= Armoured spearhead =

Formation of armoured fighting vehicles

An armoured spearhead (American English: armored spearhead) is a formation of armoured fighting vehicles, mostly tanks, that form the front of an offensive thrust during a battle. The idea is to concentrate as much firepower into a small front as possible so that any defenders in front of them will be overwhelmed. As the spearhead moves forward, infantry units following in the gap behind them form up on both sides of the line of advance to protect the flanks.

The tactic is quite risky. A determined enemy can counterattack against the rear guard on the flanks and behind, which cuts the spearhead from resupply and quickly brings it to a halt. Thus, the spearhead must move as fast as possible to keep the enemy from attacking in that fashion.

The first use of an armored spearhead was during World War II in the 1940 Battle of France and the German Army's invasion of the Low Countries against the British and the French Armies . Surprising them out of the Ardennes, where the Allies believed that no armoured force could operate, the German spearhead quickly started running for the coast at Dunkirk. The French and British Armies were split on both sides of the German forces and at one point attempted to cut the line with an armored attack on both sides. The resulting Battle of Arras was very close to an Allied success, but a lack of radios or other methods of communication slowed the attack.

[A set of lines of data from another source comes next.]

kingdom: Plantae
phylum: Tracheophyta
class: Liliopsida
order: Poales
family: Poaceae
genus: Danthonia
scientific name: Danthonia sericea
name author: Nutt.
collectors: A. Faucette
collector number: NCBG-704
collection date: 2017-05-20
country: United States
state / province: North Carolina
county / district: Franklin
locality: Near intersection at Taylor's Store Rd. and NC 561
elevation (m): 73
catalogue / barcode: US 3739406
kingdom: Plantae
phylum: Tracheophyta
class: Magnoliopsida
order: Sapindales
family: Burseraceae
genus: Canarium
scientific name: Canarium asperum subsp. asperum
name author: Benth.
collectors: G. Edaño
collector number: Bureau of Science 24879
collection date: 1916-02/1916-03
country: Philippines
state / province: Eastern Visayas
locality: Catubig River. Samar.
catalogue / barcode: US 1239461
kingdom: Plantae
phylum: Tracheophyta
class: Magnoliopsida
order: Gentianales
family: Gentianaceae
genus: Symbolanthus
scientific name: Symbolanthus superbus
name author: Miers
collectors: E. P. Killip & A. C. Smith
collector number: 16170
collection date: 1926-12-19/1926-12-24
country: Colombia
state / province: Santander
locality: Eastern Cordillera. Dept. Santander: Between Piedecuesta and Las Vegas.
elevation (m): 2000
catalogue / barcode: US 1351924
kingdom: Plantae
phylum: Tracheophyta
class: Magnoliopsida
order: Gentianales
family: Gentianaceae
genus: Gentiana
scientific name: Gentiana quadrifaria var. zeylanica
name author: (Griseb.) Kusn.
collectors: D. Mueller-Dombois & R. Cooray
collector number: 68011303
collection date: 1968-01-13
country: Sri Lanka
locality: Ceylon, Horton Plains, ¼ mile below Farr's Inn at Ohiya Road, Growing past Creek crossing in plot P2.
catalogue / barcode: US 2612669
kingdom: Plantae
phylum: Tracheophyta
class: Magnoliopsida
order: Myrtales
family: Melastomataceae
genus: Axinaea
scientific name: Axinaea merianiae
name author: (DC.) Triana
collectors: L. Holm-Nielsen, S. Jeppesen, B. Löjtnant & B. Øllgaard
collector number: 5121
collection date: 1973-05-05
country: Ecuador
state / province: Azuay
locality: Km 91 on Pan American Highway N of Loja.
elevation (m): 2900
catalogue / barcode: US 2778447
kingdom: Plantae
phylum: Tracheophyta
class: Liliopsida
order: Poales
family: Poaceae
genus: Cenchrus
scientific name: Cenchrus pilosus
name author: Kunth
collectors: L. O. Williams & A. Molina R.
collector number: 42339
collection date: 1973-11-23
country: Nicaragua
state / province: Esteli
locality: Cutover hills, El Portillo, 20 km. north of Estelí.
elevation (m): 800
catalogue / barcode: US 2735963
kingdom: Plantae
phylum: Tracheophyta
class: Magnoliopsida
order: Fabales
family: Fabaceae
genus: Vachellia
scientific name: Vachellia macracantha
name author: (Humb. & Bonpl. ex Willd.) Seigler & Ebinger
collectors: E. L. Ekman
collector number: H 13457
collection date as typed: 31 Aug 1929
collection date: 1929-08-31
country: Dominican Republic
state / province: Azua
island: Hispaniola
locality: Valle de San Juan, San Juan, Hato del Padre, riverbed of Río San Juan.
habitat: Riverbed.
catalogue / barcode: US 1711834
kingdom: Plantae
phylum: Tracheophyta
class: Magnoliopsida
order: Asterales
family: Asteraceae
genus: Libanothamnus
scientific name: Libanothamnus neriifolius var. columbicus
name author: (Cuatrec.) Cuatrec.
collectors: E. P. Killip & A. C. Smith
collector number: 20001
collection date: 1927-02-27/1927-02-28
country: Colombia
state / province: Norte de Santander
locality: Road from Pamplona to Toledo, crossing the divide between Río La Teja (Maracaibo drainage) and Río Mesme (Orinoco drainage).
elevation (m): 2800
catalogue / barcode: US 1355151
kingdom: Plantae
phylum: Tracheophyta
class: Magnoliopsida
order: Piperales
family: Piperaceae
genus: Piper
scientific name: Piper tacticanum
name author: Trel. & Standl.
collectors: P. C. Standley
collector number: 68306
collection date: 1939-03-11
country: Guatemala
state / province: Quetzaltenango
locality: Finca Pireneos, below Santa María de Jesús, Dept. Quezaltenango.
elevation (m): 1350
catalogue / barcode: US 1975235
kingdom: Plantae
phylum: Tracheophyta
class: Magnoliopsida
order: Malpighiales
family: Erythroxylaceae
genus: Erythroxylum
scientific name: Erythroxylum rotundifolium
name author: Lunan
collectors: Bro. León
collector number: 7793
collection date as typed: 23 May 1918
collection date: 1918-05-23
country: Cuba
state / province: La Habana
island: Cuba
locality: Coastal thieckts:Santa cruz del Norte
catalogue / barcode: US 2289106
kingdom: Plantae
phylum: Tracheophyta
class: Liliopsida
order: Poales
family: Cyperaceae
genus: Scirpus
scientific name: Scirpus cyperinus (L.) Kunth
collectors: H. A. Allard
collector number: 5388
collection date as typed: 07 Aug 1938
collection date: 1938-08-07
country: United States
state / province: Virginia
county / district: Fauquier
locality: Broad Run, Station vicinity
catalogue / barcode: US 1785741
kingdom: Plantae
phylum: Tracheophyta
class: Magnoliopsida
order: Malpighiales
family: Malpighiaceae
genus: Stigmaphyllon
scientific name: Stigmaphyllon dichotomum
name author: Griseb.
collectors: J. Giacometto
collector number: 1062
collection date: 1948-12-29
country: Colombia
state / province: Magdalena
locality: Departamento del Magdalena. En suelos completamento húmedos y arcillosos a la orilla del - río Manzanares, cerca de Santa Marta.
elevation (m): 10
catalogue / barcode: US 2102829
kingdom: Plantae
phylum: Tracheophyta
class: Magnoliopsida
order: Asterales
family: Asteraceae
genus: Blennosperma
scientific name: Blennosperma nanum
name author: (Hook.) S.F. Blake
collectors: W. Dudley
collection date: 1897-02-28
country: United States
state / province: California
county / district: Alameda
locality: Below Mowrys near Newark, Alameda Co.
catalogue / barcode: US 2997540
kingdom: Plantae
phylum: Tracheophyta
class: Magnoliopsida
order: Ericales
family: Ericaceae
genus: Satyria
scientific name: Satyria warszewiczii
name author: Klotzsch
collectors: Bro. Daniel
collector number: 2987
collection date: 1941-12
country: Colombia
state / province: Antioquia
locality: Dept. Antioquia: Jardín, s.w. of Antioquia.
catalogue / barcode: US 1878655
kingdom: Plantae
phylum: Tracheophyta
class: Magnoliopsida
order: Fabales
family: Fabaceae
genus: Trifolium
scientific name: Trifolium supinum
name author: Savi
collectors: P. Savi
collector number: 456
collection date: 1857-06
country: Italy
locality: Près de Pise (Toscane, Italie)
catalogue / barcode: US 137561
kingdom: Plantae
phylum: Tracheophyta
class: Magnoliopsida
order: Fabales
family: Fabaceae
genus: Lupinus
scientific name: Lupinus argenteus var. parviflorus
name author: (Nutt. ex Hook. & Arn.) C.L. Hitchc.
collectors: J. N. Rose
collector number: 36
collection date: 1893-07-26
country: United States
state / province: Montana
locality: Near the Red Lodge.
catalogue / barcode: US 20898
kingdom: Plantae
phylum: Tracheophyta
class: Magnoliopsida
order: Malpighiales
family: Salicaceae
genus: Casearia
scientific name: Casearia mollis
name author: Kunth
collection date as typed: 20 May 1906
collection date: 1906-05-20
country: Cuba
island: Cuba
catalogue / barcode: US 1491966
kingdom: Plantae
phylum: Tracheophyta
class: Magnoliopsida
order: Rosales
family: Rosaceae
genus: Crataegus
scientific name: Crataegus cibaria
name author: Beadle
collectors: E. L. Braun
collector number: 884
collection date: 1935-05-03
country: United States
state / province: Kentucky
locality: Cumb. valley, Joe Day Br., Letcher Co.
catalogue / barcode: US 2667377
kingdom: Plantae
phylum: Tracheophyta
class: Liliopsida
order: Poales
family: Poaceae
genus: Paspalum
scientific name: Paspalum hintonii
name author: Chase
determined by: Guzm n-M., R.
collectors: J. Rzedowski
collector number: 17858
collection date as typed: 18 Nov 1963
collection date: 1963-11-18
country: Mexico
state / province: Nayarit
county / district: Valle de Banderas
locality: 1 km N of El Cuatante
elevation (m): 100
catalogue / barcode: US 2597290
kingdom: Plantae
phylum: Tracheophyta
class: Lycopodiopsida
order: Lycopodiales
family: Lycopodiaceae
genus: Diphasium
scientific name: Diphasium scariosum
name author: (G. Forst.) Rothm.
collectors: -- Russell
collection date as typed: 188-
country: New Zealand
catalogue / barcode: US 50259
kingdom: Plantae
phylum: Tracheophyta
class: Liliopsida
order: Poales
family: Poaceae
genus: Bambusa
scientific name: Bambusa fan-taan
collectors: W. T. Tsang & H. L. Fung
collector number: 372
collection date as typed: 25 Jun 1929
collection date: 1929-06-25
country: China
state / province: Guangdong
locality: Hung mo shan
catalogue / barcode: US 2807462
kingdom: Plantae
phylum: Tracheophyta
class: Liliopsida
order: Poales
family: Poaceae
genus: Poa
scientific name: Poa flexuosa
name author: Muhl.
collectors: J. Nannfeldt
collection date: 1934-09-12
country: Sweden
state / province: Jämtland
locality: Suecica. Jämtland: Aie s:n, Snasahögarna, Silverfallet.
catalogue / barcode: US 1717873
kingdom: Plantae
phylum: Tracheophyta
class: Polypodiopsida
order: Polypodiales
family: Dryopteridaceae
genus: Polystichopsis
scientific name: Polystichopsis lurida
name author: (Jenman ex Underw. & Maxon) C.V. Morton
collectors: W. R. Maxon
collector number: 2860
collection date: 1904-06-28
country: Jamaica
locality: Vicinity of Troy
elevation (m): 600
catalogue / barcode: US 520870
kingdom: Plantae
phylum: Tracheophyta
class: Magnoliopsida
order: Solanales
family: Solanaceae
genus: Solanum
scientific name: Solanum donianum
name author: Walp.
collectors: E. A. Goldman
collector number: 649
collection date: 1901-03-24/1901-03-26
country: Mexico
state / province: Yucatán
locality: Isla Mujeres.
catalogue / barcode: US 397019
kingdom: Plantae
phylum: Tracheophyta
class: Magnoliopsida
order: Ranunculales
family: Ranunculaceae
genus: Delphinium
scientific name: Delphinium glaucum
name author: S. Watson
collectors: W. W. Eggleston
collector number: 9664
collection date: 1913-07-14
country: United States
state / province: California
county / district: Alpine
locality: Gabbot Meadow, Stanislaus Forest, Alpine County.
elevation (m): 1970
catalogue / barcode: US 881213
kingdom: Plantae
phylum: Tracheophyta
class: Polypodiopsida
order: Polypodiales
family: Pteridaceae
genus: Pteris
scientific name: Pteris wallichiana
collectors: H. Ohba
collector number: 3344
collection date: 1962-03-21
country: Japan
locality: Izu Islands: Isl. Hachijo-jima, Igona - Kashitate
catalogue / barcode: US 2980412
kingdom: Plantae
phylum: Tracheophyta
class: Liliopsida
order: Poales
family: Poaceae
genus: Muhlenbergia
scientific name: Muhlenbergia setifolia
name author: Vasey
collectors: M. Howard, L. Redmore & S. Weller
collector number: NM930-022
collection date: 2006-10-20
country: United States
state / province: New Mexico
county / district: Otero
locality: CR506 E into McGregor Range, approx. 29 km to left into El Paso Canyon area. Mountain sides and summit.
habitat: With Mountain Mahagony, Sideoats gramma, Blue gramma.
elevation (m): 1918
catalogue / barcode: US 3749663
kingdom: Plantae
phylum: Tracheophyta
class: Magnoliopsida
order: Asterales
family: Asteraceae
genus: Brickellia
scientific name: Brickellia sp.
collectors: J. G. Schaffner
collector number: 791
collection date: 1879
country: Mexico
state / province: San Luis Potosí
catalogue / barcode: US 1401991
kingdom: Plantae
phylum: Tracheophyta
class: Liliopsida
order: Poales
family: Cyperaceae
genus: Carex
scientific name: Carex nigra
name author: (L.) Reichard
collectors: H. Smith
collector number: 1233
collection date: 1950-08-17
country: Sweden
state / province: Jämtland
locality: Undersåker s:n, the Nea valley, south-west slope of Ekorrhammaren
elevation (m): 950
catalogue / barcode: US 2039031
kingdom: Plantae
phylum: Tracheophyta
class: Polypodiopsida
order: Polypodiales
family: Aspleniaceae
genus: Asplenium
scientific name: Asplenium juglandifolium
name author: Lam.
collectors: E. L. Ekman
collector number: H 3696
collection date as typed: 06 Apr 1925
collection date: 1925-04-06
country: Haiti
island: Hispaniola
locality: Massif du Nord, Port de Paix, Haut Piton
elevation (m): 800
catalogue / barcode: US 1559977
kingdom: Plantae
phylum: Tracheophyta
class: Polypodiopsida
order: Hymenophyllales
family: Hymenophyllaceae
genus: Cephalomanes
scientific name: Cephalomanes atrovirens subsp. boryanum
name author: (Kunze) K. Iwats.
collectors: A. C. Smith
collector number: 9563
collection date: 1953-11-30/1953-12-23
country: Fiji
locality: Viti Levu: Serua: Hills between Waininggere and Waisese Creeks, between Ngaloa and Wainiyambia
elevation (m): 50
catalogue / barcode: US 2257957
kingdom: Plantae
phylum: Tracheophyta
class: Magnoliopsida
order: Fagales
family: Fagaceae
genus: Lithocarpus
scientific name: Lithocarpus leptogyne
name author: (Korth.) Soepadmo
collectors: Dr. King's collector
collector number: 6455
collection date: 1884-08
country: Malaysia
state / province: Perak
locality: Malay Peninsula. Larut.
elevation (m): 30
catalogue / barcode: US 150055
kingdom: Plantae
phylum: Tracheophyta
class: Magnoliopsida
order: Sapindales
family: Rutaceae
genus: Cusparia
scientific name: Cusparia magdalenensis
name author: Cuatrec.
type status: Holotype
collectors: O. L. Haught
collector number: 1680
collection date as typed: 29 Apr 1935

Only a few years later new tactics had been developed to effectively counter the armored spearhead. By attacking with small units just at the "corners" of the spearhead, a defender could maneuver the corner armored units to avoid combat instead of slowing down to engage. By repeating this maneuver a defender can narrow the front of the spearhead until it no longer commands enough width for the following infantry to effectively move. When the Germans tried the same tactic again in 1944 during the Battle of the Bulge, the US Army could quickly "pick the corners" in that fashion and brought the spearhead to a halt within a few days. The tactics of the German Blitzkrieg breakthrough were to spearhead the attack with massed armour, sometimes a whole Panzer division of 240 tanks moving in "combat echelon", but was intimately supported by mechanized artillery and infantry formations.